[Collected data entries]

•••

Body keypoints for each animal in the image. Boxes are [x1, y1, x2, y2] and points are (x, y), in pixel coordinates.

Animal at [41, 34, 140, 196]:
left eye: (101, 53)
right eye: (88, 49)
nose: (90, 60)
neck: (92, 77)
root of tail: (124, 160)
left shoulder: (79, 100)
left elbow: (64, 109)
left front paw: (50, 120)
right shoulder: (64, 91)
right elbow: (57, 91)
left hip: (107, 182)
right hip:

•••

◆ **WORK REQUEST**:
Total the lines of the data that include the word "right", and give that total as the sole response.

◆ **ANSWER TO THE EXERCISE**:
4